E dessa história toda ainda tem o fato de que na nossa escola trabalhava a Dona Maria, e outras que eram responsáveis pela merenda, que comíamos, devorávamos, todos os dias, até porque o lanche foi só no primeiro dia. Para onde vão as Donas Marias, nossas vítimas e companheiras de escola? Para onde vai o pessoal da secretaria, os inspetores, o vendedor de doces? O que vai fazer o moço da papelaria em frente à escola?

Agora imagina só. A nossa escola, campeã dos torneios interescolares, ser fechada e de repente irmos estudar na escola que derrotamos nas últimas finais. Mais longe de casa, com sua própria história, com sua vida. E agora José? O que fazer, quando temos que interromper nossa construção de vida e passar a fazer parte da construção do outro. Será que o homem por trás da escrivaninha foi alguém que teve que passar por isso?

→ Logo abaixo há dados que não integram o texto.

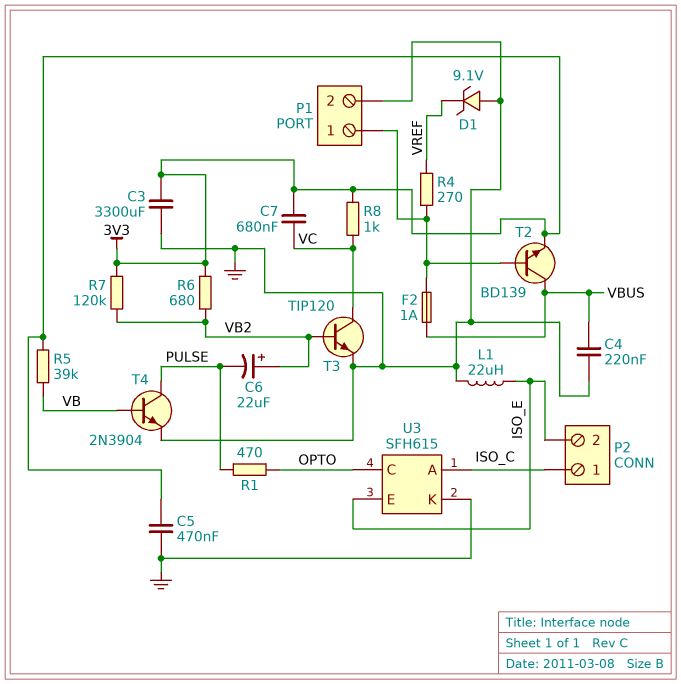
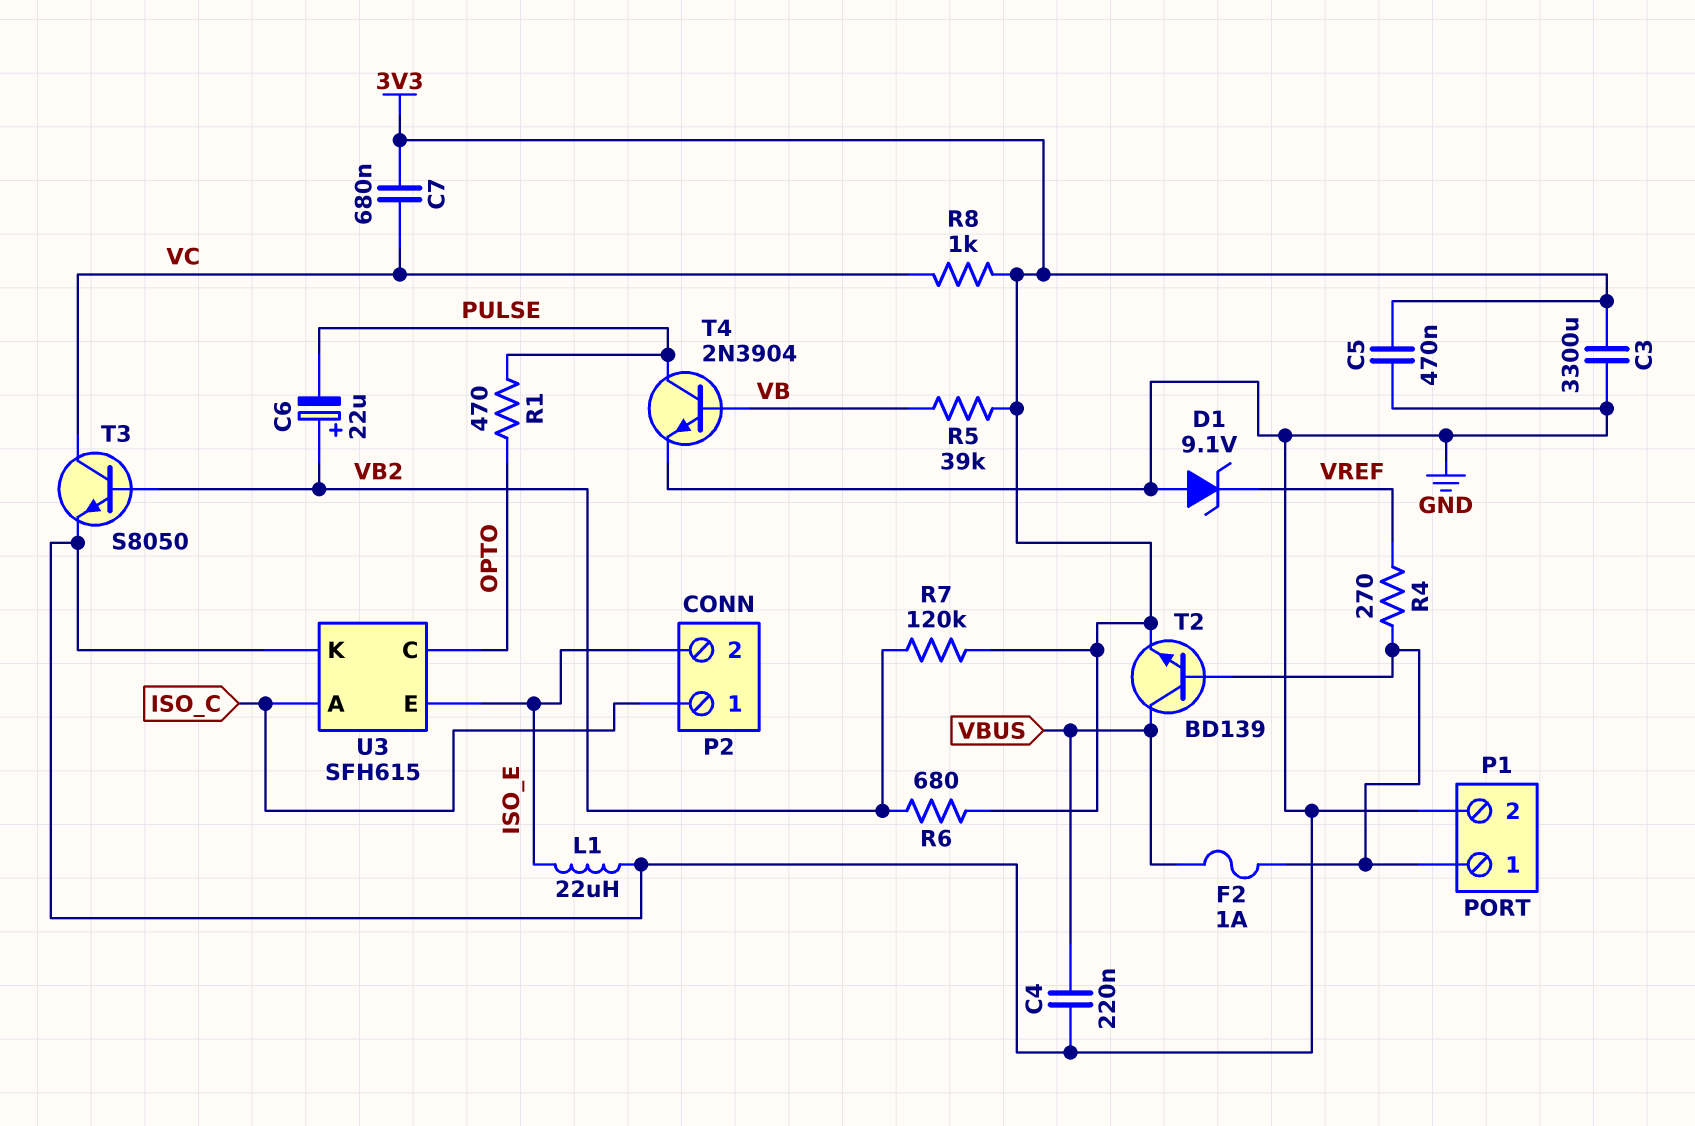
T3: NPN TIP120 (B VB2, C VC, E GND) -> NPN S8050 (B VB2, C VC, E GND)

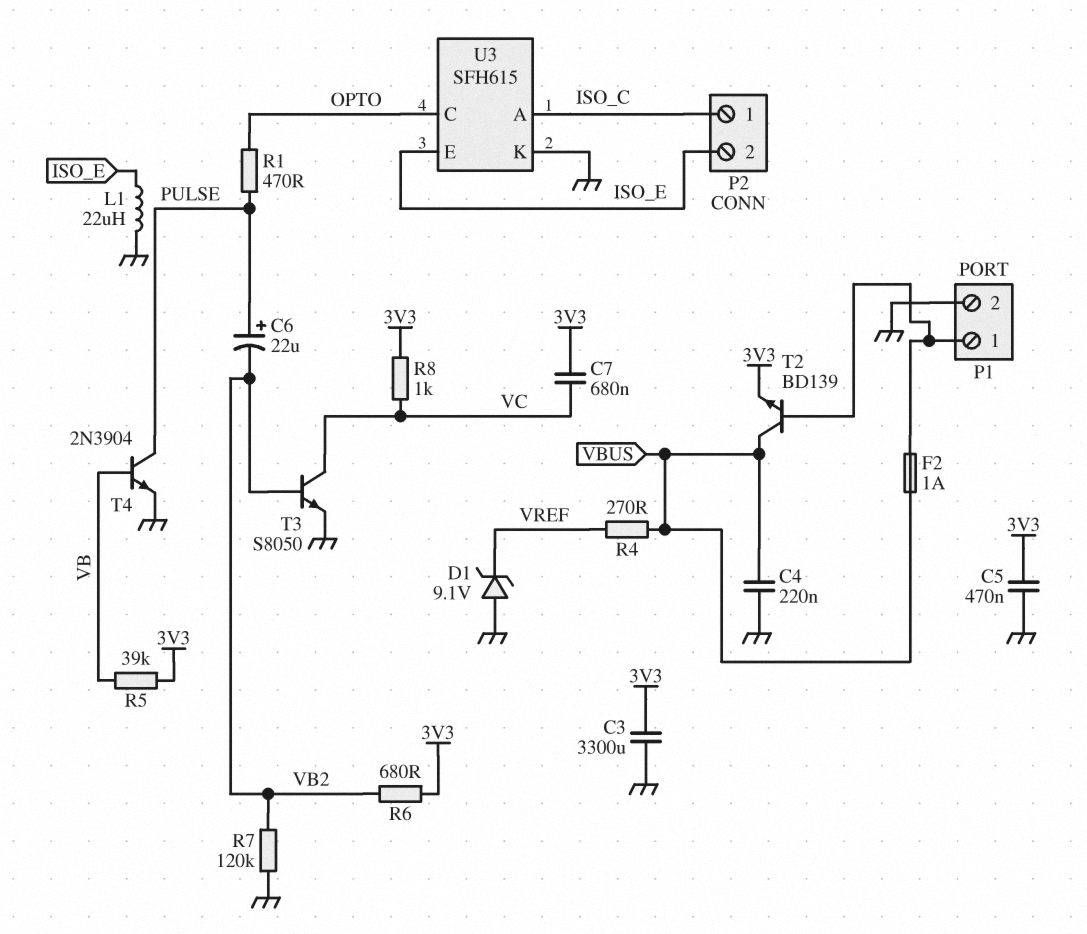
C6: 22uF (plus VB2, minus PULSE) -> 22uF (plus PULSE, minus VB2)
R4: 270 (P1/1, VREF) -> 270 (VBUS, VREF)
R7: 120k (3V3, VB2) -> 120k (GND, VB2)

Está parecendo com o período quando os terrenos começaram a desaparecer pelas bandas lá de casa. Nossos campinhos deram lugar às casas. Mais gente pra jogar e menos campinho. Lembro ainda de a gente indo jogar no campinho da rua de cima e ter que esperar na reserva.

Com minha escola fechada, qual escola poderei, sem egoísmo, chamar de minha, de nossa, de todos, dos pequenos, médios, grandes. Qual? Como assim fechar escolas?

Silvio de Souza é professor de história.